Fast Fourier transformation (FFT)

The implementation of a DFT is straightforward but its computation is cumbersome for bigger problems. Hence, for number of samples corresponding to a power of two ( \( N=2^i \,, \text{for} \, i\ \in \mathbb{N} \) ) the Fast Fourier Transformation (FFT) algorithm [Press1992] is a more efficient alternative.

Windowing

While in the FT an infinite signal length is required the DFT allows for a finite but periodic signal as input. If the provided sample is not consisting of multiple oscillation periods distortions are introduced - often called spectral leakage. This disturbance can be reduced by multiplying the signal with window function, which zeros the signal towards its start and end. While a rectangle window describes the raw signal the following functions are common

\begin{align*} \text{0. Rectangle : } w_k &= 1 \\ \text{1. Hanning : } w_k &= \frac{1}{2} \left( 1 - \cos \left( \frac{2\pi k}{N} \right) \right) \\ \text{2. Hamming : } w_k &= 0.54 - 0.45 \cos \left( \frac{2\pi k}{N} \right) \\ \text{3. Modified Hanning: } w_k &= \begin{cases} 1 \,, &\text{for} \, k \in \left[ \frac{N}{8}, \frac{7N}{8} \right] \\ \frac{1}{2} \left( 1 - \cos \left( \frac{8\pi k}{N} \right) \right) \,, &\text{else} \end{cases} \end{align*}

Applying the window function, i.e., multiplying it with the signal, reduces the energy contained in the signal. Energy conservation is ensured by scaling the data after the Fourier transformation by the factor \( 1/E_T \)
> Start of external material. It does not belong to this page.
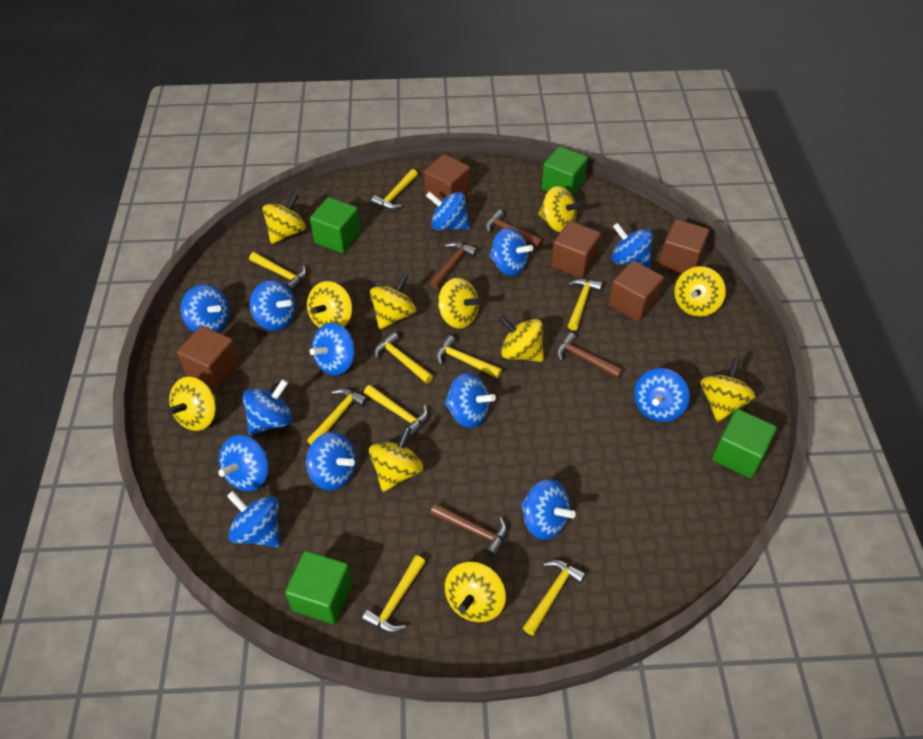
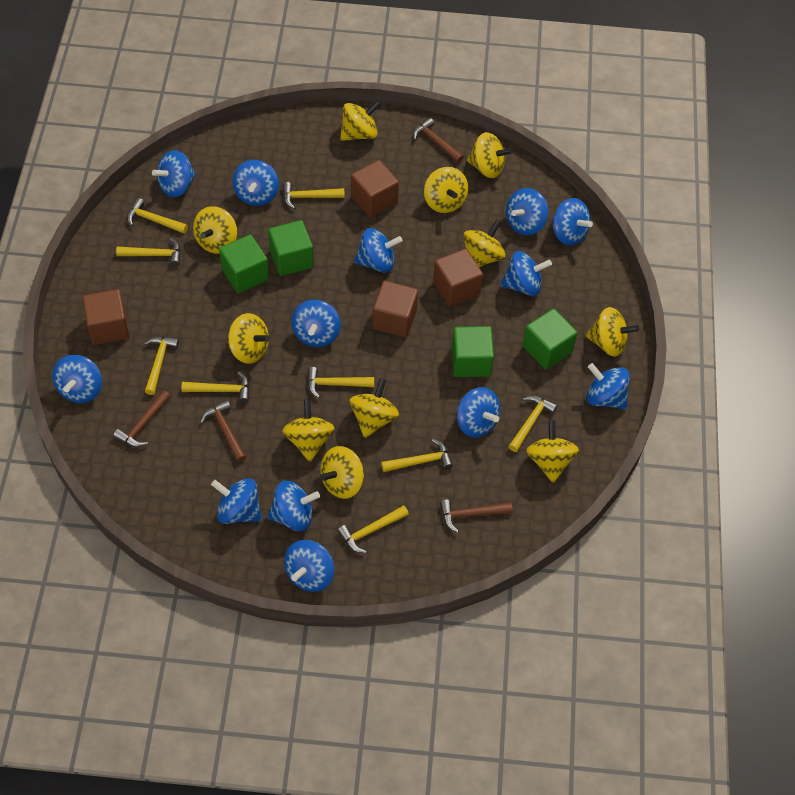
brown cube: 5 -> 4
\begin{equation*} E_T = \sqrt{ \frac{1}{N} \sum_{k=0}^{N-1} |w_k|^2} \,. \end{equation*}

Implementation

References

  • Lockard, D. P., β€œAn efficient, two-dimensional implementation of the Ffowcs Williams and Hawkings equation,” J. Sound Vibr., Vol. 229, No. 4, 2000, pp. 897–911. doi.org/10.1006/jsvi.1999.2522.
  • W. H. Press, S. A. Teukolsky, W. T. Vetterling, B. P. Flannery, "Numerical Recipes in C", Cambridge University Press, 1992.